Breakout sessions, called “nation-to-nation talks” with federal agencies also gave leaders a more intimate setting. The breakouts came out of feedback from leaders in previous years which is an improvement and allowed them to “dive down into the issue,” Allen said. These sessions were closed to the media.
Allen attended the session with the Department of Health and Human Services that the Indian Health Services falls under.
One issue that arose in this conversation with the department’s legal advisors was the concern over “identifying who is a Native American, who is an Indian, what’s the definition of an Indian?”
“And if you get into that conversation, then you start crossing over into are Indians a political entity? Or are we race based? In our view, constitutionally, is that we’re political base, we’re governments, we’re among the family of American government. We can’t let the legal counsel try to redefine who we are,” he said. “So those are the kinds of issues we raise up in some of these breakout sessions.”

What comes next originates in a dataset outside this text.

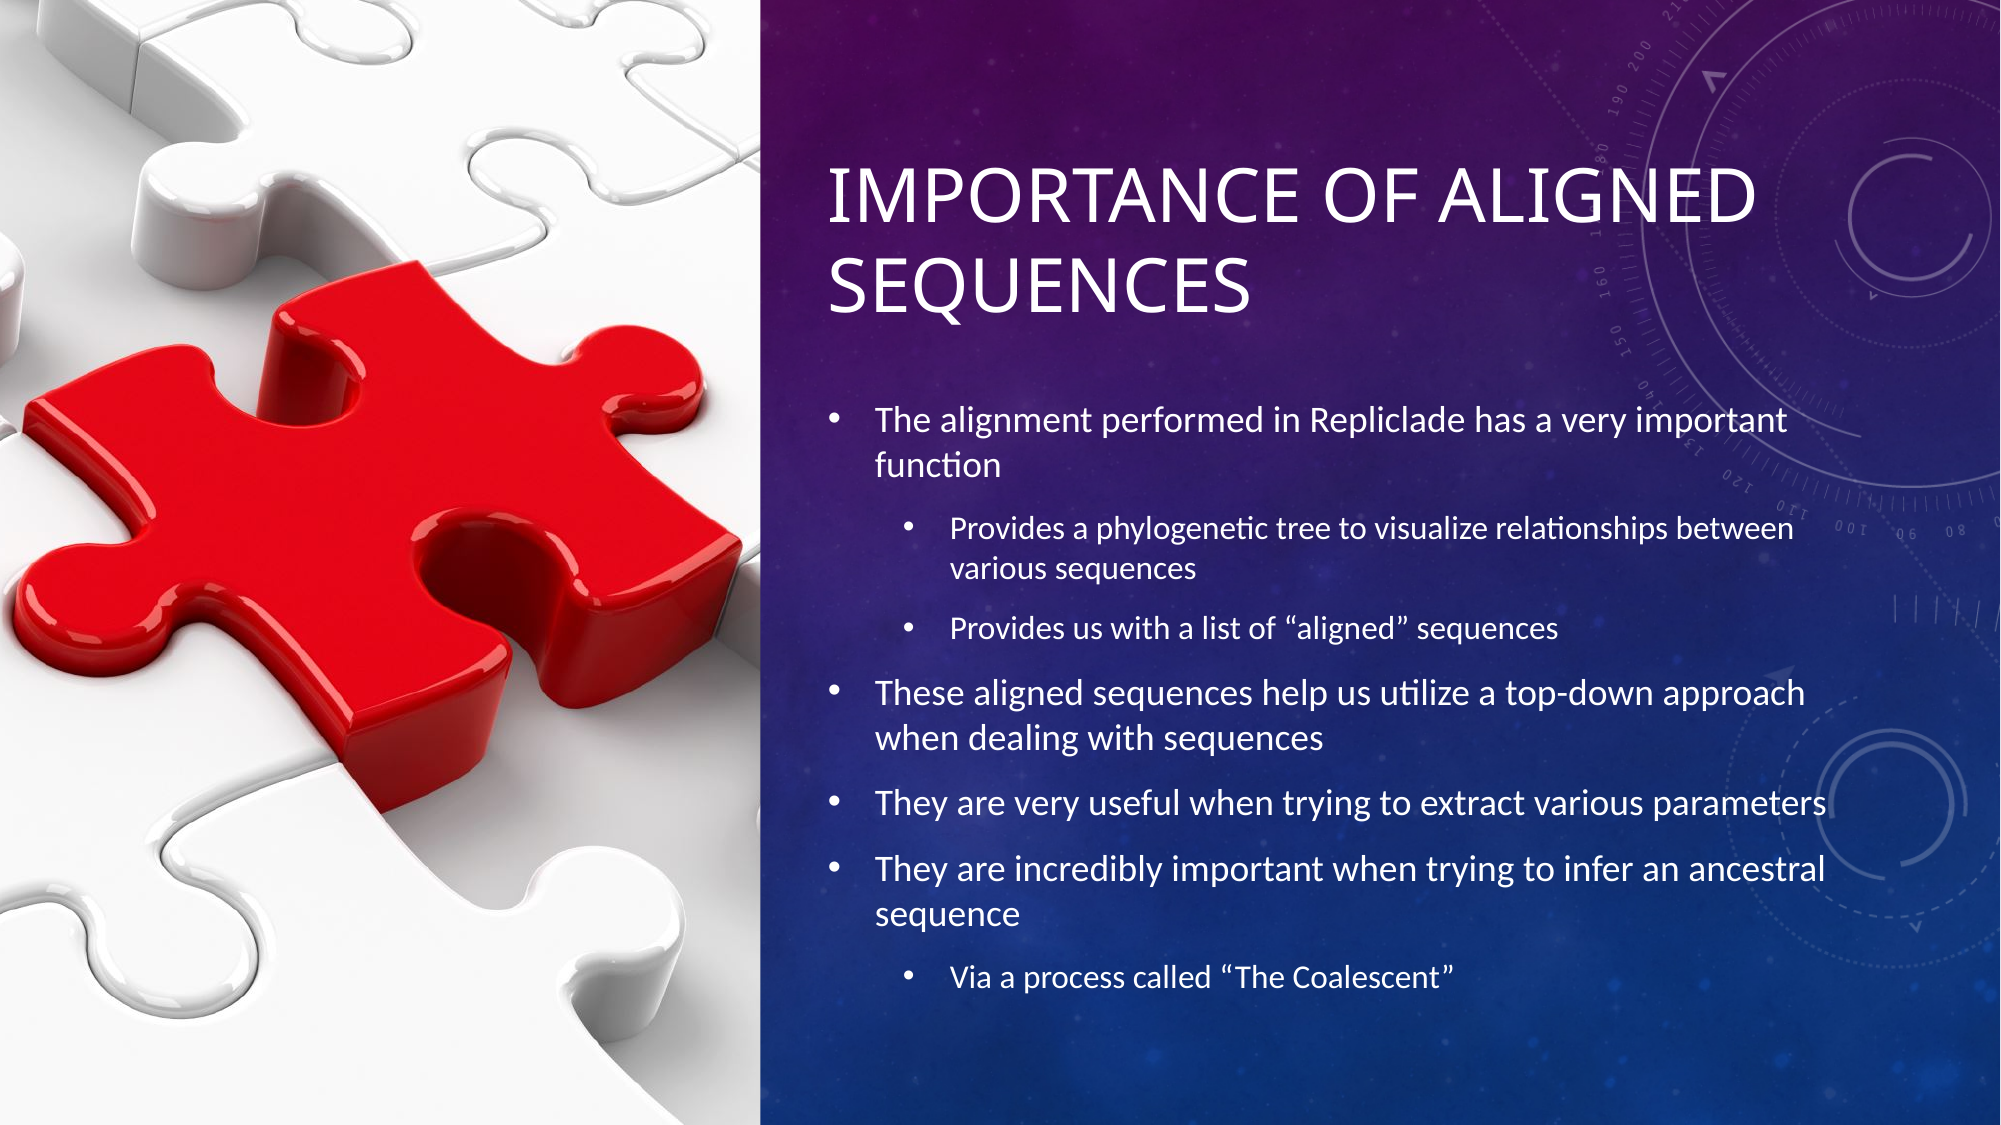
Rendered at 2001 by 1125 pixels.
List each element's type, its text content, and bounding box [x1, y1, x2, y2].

While Clinton probably wasn’t the first to invite leaders to the nation’s home, his Executive Order No. 13175, “Consultation and Coordination with Indian Tribal Governments” issued on Nov. 6, 2000 took effect on Jan. 6, 2000, just days before he left office, and continues to serve as the foundation for the nation-to-nation relationship between the U.S. federal government and Indigenous nations.
“We wanted to have something that was parallel to the executive order on federalism for states. We wanted to have that recognition of tribal governments and sovereignty and self-determination and self-government as a clear directive,” Van Norman said. “And the other administrations have built on it but it’s still relied on.”
The Obama administration implemented the progress report for tribal nations that continues to this day. It outlines the progress the administration has done in a year. The 2023 progress report prepared by the White House Domestic Council runs 81 pages.
Cook Macarro said this may look like a two-day conference with a presidential speech, but “this is much bigger than that.”
Aside from Biden supporting the Haudenosaunee Nationals run for the 2028 Olympics and signing an executive order to create easier access to federal funding and giving flexible usage, the summit is “an administration-wide effort and commitment that drives action that is good for Indian Country.
“Every agency and every department has to show up and talk about whether they’re meeting the requirements for consultations with tribes, whether they’re meeting the requirements and commitments of supporting tribal sovereignty, tribal programs, engagement with tribal leaders in their departments and how they’re doing that,” she said.

Cook Maccaro is a board member of “IndiJ Public Media,” the parent company that owns “ICT” and the “ICT Newscast with Aliyah Chavez.”